As a single, 42-year-old woman, I sympathize with women who are nearing the end of their fertile years and haven’t found the right man. I’m not anti-child and I have some regrets about the fact that I have almost certainly forgone motherhood, but I don’t feel an intense longing for a child, either, and I cannot say with any certainty what route I would have taken if I did. I’d like to think, however, that before I even considered a sperm bank, I would have made more of an effort to find “the right man,” and made different choices in some of my past relationships.
What troubles me is the selling of single motherhood by choice as “female autonomy.” First of all, as some of the commenters on Althouse’s blog pointed out, parenthood by definition limits one’s autonomy. Second, single parenthood by choice almost inherently perpetuates gender inequality: because of biology, it’s a choice far less available to men. (I don’t know the statistics, but I would assume that gay male couples are far less likely to raise children biologically related to one of the parents than are lesbian couples.)

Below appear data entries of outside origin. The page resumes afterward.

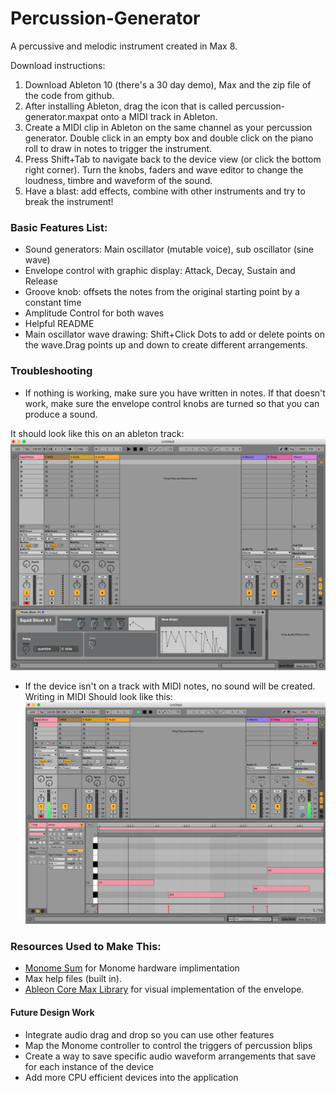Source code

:# Percussion-Generator
A percussive and melodic instrument created in Max 8.

Download instructions:

1. Download Ableton 10 (there's a 30 day demo), Max and the zip file of the code from github.
2. After installing Ableton, drag the icon that is called percussion-generator.maxpat onto a MIDI track in Ableton.
3. Create a MIDI clip in Ableton on the same channel as your percussion generator. Double click in an empty box and double click on the piano roll to draw in notes to trigger the instrument.
4. Press Shift+Tab to navigate back to the device view (or click the bottom right corner). Turn the knobs, faders and wave editor to change the loudness, timbre and waveform of the sound. 
5. Have a blast: add effects, combine with other instruments and try to break the instrument!

### Basic Features List:

 * Sound generators: Main oscillator (mutable voice), sub oscillator (sine wave)
 * Envelope control with graphic display: Attack, Decay, Sustain and Release
 * Groove knob: offsets the notes from the original starting point by a constant time
 * Amplitude Control for both waves
 * Helpful README
 * Main oscillator wave drawing: Shift+Click Dots to add or delete points on the wave.Drag points up and down to create different arrangements.
 
### Troubleshooting

  * If nothing is working, make sure you have written in notes. If that doesn't work, make sure the envelope control knobs are turned so that you can produce a sound. 
  
It should look like this on an ableton track:
![Correct Setup](https://github.com/thereaux/Percussion-Generator/blob/master/correct%20device%20setup.png)


  * If the device isn't on a track with MIDI notes, no sound will be created.
Writing in MIDI Should look like this:
![MIDI Demo](https://github.com/thereaux/Percussion-Generator/blob/master/MIDI%20with%20device.png)

### Resources Used to Make This:

 * [Monome Sum](https://monome.org/docs/app/sum/) for Monome hardware implimentation
 * Max help files (built in).
 * [Ableon Core Max Library](https://help.ableton.com/hc/en-us/articles/360000776490-The-Core-Library) for visual implementation of the envelope.
 
 #### Future Design Work
 
 * Integrate audio drag and drop so you can use other features
 * Map the Monome controller to control the triggers of percussion blips
 * Create a way to save specific audio waveform arrangements that save for each instance of the device
 * Add more CPU efficient devices into the application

Thus, we are seeing a paradoxical phenomenon: on the one hand, we expect married fathers to be far more involved parents than they were in the traditional nuclear family model; on the other hand, we are far more accepting of a family model that shuts out fathers completely. One might see this trend as a modernized version of Victorian “separate spheres”: child-rearing and family are a female domain. Only, in the modern version, women get to participate more or less equally in the traditionally male domains of work and public life, while men are even less connected to the female domain than they were in the Victorian era. Something tells me this is not a good thing for male-female relations, children, men, or women for that matter. Among other things, let’s not forget that according to numerous studies, everything else being equal, children do fare better when both parents are present.

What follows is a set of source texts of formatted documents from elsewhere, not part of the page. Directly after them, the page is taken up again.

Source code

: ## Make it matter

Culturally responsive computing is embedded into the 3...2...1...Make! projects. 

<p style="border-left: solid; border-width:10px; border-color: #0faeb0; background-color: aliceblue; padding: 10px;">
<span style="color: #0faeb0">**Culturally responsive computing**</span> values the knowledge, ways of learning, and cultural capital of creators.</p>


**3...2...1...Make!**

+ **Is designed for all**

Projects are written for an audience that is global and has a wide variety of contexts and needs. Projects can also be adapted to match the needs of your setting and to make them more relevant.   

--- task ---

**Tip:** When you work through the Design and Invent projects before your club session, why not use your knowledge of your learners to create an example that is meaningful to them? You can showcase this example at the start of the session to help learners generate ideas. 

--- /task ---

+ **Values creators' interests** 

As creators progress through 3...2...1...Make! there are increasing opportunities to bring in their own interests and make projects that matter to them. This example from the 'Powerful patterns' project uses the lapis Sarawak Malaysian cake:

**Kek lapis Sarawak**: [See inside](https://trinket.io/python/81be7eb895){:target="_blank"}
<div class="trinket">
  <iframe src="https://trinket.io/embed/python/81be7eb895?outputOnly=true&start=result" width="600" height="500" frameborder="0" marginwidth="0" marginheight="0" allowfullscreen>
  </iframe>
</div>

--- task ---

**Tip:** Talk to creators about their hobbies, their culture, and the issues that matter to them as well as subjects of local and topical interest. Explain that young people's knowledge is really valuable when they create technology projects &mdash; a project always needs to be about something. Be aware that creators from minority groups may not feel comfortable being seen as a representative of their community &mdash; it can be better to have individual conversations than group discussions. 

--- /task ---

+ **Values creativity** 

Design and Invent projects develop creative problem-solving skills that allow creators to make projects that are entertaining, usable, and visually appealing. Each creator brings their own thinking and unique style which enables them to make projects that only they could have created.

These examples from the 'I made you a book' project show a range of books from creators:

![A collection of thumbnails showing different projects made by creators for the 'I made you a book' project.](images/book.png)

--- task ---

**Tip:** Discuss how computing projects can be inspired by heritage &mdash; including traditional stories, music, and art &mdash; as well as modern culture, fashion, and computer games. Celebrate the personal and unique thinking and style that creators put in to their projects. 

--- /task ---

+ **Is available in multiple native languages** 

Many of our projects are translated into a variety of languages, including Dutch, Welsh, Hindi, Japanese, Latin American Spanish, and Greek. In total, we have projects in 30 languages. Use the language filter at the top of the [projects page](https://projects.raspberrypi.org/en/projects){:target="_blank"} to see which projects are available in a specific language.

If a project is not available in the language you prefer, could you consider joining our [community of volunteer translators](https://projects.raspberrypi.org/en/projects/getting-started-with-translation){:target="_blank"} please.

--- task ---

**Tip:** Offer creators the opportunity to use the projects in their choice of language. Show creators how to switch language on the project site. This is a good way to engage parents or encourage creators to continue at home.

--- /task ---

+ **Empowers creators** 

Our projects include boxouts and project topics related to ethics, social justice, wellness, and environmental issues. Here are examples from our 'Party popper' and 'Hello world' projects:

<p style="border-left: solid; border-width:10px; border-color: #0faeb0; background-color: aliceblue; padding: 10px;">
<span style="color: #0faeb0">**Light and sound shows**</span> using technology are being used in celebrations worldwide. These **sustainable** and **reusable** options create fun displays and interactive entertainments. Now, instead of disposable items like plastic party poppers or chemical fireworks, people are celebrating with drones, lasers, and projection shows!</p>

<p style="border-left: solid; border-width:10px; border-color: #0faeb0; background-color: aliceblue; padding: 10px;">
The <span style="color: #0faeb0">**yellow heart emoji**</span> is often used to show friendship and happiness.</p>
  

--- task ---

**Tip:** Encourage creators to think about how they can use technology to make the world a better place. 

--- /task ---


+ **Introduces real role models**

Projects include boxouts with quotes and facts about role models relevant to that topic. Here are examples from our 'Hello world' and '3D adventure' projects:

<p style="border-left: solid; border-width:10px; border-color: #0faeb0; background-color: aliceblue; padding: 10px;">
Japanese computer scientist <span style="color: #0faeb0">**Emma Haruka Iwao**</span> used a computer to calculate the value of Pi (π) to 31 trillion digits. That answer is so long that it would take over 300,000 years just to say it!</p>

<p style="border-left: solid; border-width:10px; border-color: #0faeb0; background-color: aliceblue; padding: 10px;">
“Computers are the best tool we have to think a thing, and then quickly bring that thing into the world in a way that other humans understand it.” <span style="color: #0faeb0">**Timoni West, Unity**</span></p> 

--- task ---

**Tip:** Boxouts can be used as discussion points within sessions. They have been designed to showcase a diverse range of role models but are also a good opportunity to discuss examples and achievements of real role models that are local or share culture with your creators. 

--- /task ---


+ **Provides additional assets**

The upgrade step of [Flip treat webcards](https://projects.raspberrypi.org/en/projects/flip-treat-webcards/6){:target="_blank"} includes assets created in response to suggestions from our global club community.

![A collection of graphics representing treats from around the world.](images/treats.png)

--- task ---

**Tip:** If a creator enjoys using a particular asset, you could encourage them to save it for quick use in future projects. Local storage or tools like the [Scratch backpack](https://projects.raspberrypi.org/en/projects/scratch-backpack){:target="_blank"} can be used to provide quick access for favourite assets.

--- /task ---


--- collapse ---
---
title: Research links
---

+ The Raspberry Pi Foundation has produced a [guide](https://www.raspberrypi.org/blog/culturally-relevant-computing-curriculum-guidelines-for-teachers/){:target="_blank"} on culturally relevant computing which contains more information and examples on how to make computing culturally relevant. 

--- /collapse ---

Some of Althouse’s posters (almost invariably men) suggest that the inability of these women to form a lasting romantic relationship suggests that they are ill-suited for the committment of child-rearing, too. This claim may be too simplistic, and the charge of selfishness may be quite unfair in some cases — as is, of course, the “man-hater” charge that one poster levels against Althouse. Yet I do think that the attitude toward men displayed by Althouse and some of her female posters is rather troubling. They seem to assume that if a woman cannot meet a man she considers a suitable partner, the problem has to be with men. Could it be that some of the women have an inability to commit, or an unwillingness to share control over child-rearning? Could it be that asking them to lower their standards is not always unreasonable? If, as Althouse and some commenters on her site have noted, professional success tends to narrow a woman’s marital options, this is partly because many successful women do not regard a less successful, lower-earning man as a suitable mate.

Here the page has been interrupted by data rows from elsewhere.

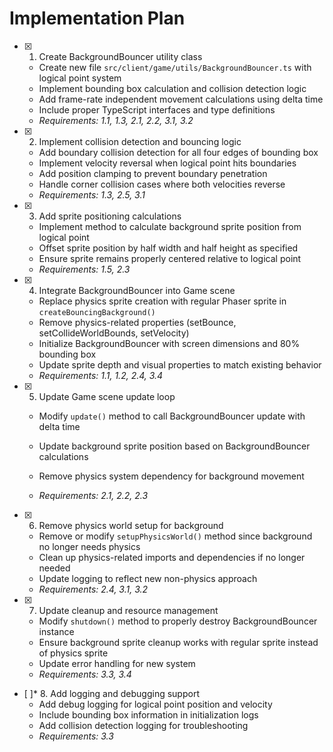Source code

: # Implementation Plan

- [x] 1. Create BackgroundBouncer utility class

  - Create new file `src/client/game/utils/BackgroundBouncer.ts` with logical point system
  - Implement bounding box calculation and collision detection logic
  - Add frame-rate independent movement calculations using delta time
  - Include proper TypeScript interfaces and type definitions
  - _Requirements: 1.1, 1.3, 2.1, 2.2, 3.1, 3.2_

- [x] 2. Implement collision detection and bouncing logic

  - Add boundary collision detection for all four edges of bounding box
  - Implement velocity reversal when logical point hits boundaries
  - Add position clamping to prevent boundary penetration
  - Handle corner collision cases where both velocities reverse
  - _Requirements: 1.3, 2.5, 3.1_

- [x] 3. Add sprite positioning calculations

  - Implement method to calculate background sprite position from logical point
  - Offset sprite position by half width and half height as specified
  - Ensure sprite remains properly centered relative to logical point
  - _Requirements: 1.5, 2.3_

- [x] 4. Integrate BackgroundBouncer into Game scene

  - Replace physics sprite creation with regular Phaser sprite in `createBouncingBackground()`
  - Remove physics-related properties (setBounce, setCollideWorldBounds, setVelocity)
  - Initialize BackgroundBouncer with screen dimensions and 80% bounding box
  - Update sprite depth and visual properties to match existing behavior
  - _Requirements: 1.1, 1.2, 2.4, 3.4_

- [x] 5. Update Game scene update loop

  - Modify `update()` method to call BackgroundBouncer update with delta time
  - Update background sprite position based on BackgroundBouncer calculations

  - Remove physics system dependency for background movement
  - _Requirements: 2.1, 2.2, 2.3_

- [x] 6. Remove physics world setup for background

  - Remove or modify `setupPhysicsWorld()` method since background no longer needs physics
  - Clean up physics-related imports and dependencies if no longer needed
  - Update logging to reflect new non-physics approach
  - _Requirements: 2.4, 3.1, 3.2_

- [x] 7. Update cleanup and resource management


  - Modify `shutdown()` method to properly destroy BackgroundBouncer instance
  - Ensure background sprite cleanup works with regular sprite instead of physics sprite
  - Update error handling for new system
  - _Requirements: 3.3, 3.4_

- [ ]\* 8. Add logging and debugging support
  - Add debug logging for logical point position and velocity
  - Include bounding box information in initialization logs
  - Add collision detection logging for troubleshooting
  - _Requirements: 3.3_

Listen to one of the women in the excerpt quoted by Althouse:
“You’re paying for it, so you kind of want the best of the best,” said Anna Aiello, 38, of Moriches, N.Y., on Long Island, the mother of 1-year-old twins, who saw her ability to select a 6-foot-2 blond, blue-eyed, genetic-disease-free donor as some consolation for not getting to fall in love with someone who would most likely have been more flawed.
Female autonomy does not frighten me; but this mentality does. What are the odds that Ms. Aiello has unreasonable expectations toward men? What are the odds that she will impose unreasonable demands of perfection on her “flawless” twins?
I don’t want to issue a blanket condemnation of single mothers by choice. While biology favors women when it comes to the ability to choose solo parenthood, it also imposes on women a “now or never” choice that men don’t have to face. But it’s one thing to be understanding; it’s quite another to celebrate this choice as an expression of female freedom and autonomy.
I can see that people will find it disturbing that the normal desire for a child doesn’t stay part of the pressure on women to make matches with men. This is hard on men, but maybe it will put a good pressure on them to become better husband material.
Personally, I think it is far more likely to promote more rancor and division between the sexes, and a growing estrangement of men from family life. And that’s nothing to celebrate.